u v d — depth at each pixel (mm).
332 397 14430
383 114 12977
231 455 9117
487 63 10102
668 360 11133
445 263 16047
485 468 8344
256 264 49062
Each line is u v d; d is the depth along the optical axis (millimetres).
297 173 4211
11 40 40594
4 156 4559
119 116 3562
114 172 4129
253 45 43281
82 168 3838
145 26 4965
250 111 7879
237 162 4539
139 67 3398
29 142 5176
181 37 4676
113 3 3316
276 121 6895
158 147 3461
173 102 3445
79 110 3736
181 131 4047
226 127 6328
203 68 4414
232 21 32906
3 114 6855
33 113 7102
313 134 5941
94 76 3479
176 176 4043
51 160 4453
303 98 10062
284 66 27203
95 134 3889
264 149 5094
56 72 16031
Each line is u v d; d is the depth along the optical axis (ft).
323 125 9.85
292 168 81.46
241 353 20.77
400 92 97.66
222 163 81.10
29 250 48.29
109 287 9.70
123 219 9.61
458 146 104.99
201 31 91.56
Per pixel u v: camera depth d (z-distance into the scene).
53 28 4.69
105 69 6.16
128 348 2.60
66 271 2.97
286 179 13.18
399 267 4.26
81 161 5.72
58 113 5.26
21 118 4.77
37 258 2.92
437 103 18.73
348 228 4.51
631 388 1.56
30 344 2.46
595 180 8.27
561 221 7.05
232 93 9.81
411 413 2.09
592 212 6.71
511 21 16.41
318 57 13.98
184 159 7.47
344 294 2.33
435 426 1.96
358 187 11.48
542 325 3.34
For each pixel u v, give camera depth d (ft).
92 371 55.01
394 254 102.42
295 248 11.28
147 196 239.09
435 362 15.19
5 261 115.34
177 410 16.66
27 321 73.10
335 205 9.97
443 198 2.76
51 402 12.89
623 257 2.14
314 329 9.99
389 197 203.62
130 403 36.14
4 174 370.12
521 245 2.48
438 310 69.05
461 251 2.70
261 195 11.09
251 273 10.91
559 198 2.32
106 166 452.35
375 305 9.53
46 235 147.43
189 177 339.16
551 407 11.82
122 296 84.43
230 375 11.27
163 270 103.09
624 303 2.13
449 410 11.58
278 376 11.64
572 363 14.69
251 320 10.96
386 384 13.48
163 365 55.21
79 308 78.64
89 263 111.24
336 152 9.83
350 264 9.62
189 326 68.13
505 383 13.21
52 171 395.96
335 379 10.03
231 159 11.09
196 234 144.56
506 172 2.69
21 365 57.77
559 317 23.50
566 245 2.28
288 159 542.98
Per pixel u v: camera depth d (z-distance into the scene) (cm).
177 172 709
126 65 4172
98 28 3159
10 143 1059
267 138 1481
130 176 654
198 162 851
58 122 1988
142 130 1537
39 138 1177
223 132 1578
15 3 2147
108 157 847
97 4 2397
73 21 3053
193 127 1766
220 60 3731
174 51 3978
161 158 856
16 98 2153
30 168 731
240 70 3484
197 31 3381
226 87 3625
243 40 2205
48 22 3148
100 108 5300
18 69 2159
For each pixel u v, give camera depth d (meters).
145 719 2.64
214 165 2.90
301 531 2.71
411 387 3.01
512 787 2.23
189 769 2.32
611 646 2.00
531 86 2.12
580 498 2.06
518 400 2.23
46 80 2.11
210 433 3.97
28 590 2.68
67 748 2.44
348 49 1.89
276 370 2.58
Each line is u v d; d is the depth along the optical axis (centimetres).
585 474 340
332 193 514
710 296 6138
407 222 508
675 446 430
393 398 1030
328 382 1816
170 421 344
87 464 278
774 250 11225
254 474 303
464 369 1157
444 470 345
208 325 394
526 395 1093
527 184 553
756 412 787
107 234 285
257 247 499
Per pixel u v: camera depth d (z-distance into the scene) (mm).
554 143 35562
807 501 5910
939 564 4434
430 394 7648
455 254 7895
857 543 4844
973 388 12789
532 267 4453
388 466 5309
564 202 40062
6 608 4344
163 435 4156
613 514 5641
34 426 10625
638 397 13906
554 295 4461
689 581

#####

Word for word, restate the lines above from the line containing "332 193 514" through the line containing "554 143 35562", with both included and nothing else.

▸ WRITTEN SOLUTION
332 193 514
710 296 6138
407 222 508
675 446 430
393 398 1030
328 382 1816
170 421 344
87 464 278
774 250 11225
254 474 303
464 369 1157
444 470 345
208 325 394
526 395 1093
527 184 553
756 412 787
107 234 285
257 247 499
Per pixel u v: camera depth d (z-distance into the scene) (mm).
554 143 35562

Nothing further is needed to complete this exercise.